### [Data excerpt]

= = = = = = =

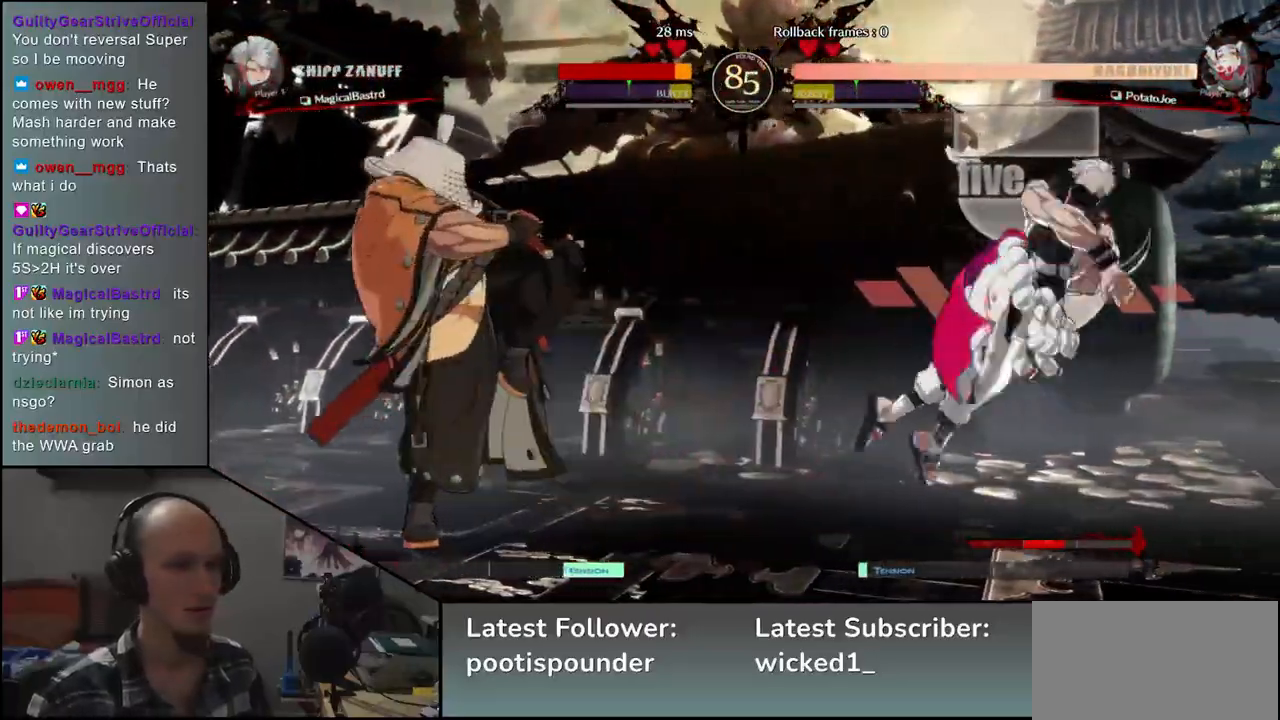
{"buttons": [], "left_stick": "center", "events": [[17, "TRIANGLE", "down"], [83, "TRIANGLE", "up"], [183, "TRIANGLE", "down"], [283, "TRIANGLE", "up"]]}
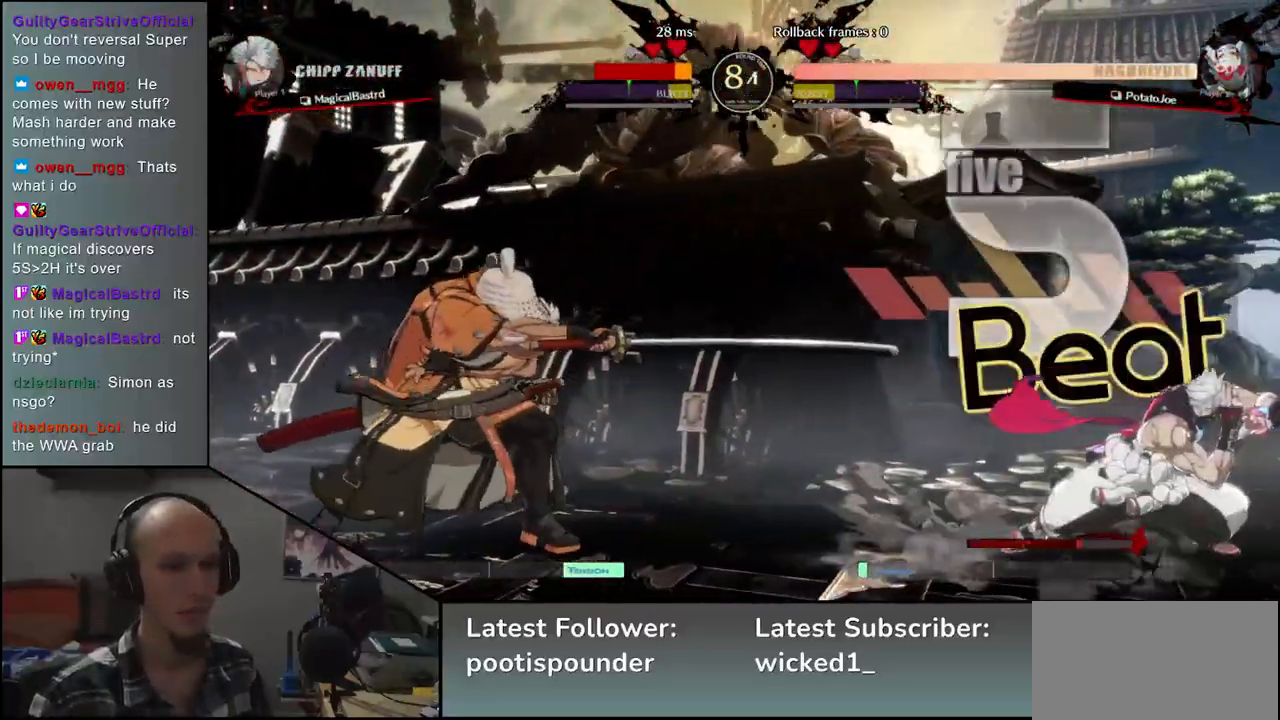
{"buttons": [], "left_stick": "left", "events": [[283, "left_stick", "left"]]}
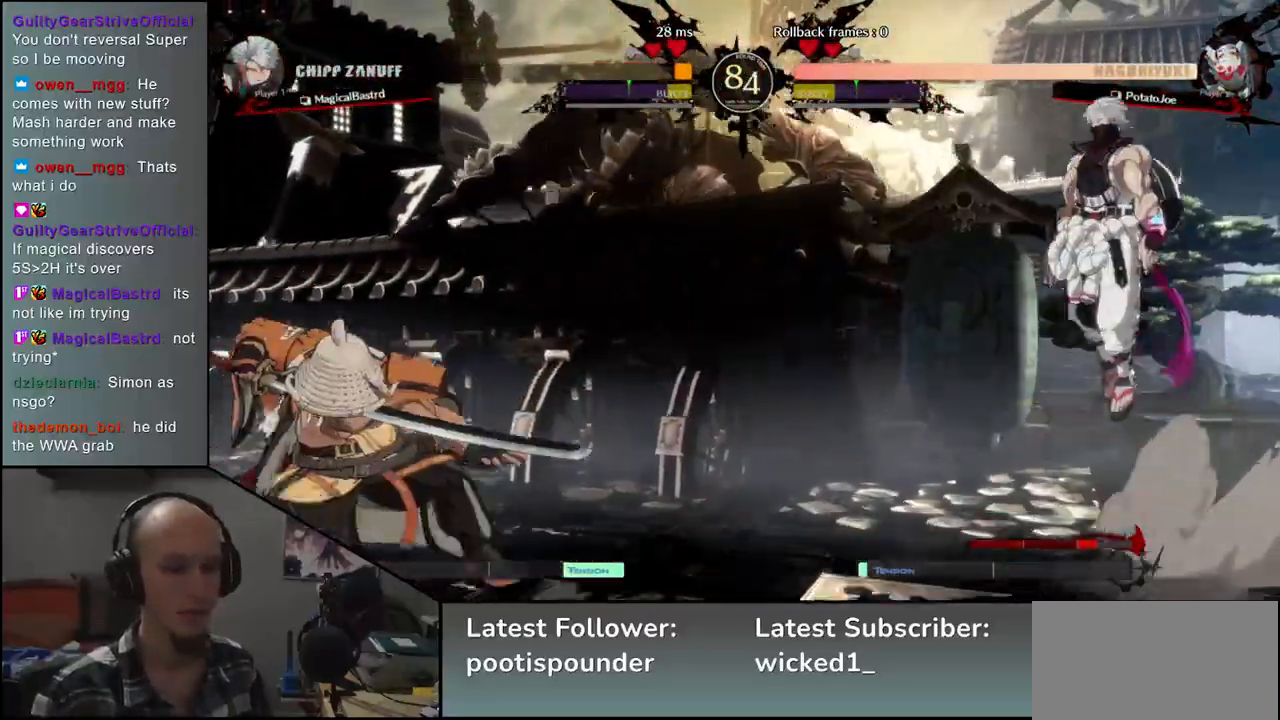
{"buttons": [], "left_stick": "left", "events": [[33, "left_stick", "right"], [200, "left_stick", "left"]]}
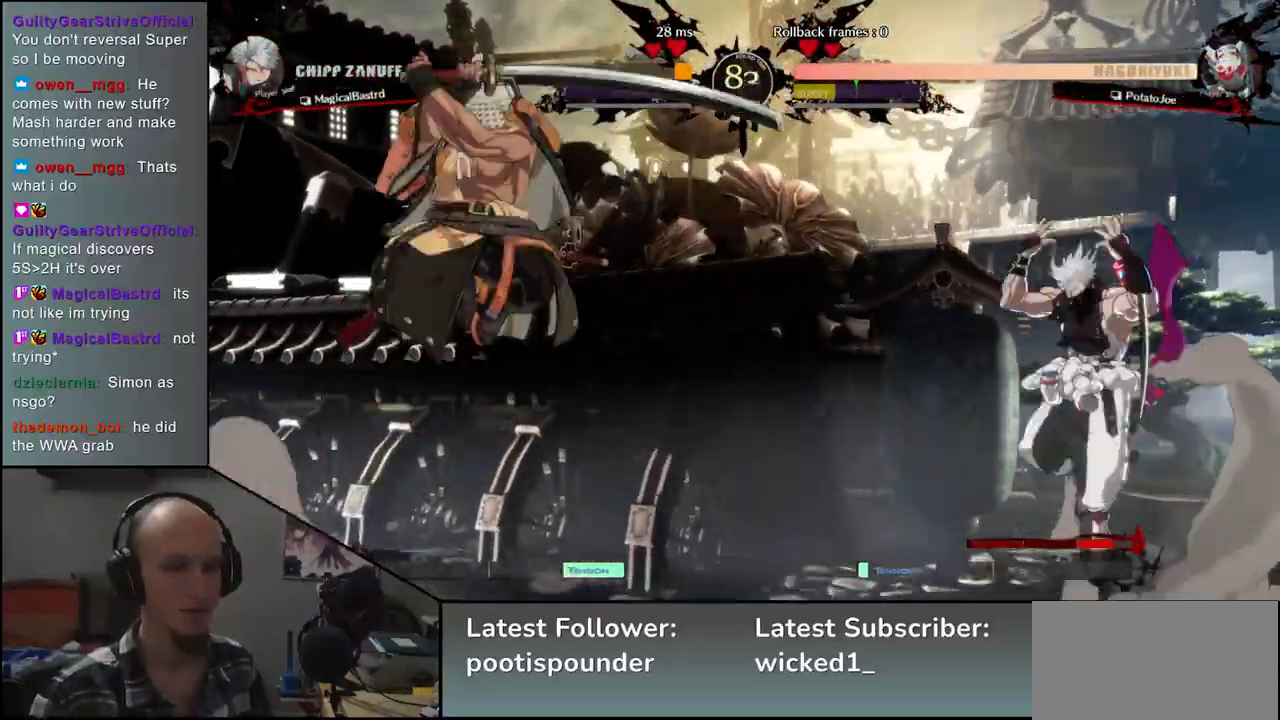
{"buttons": [], "left_stick": "center", "events": [[83, "left_stick", "center"], [383, "SQUARE", "down"], [483, "SQUARE", "up"]]}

= = = = = = =

### [How to complete this task]
Every line where "down" appears must be returned from the listing above.

### [Result for this exercise]
{"buttons": [], "left_stick": "center", "events": [[17, "TRIANGLE", "down"], [83, "TRIANGLE", "up"], [183, "TRIANGLE", "down"], [283, "TRIANGLE", "up"]]}
{"buttons": [], "left_stick": "center", "events": [[83, "left_stick", "center"], [383, "SQUARE", "down"], [483, "SQUARE", "up"]]}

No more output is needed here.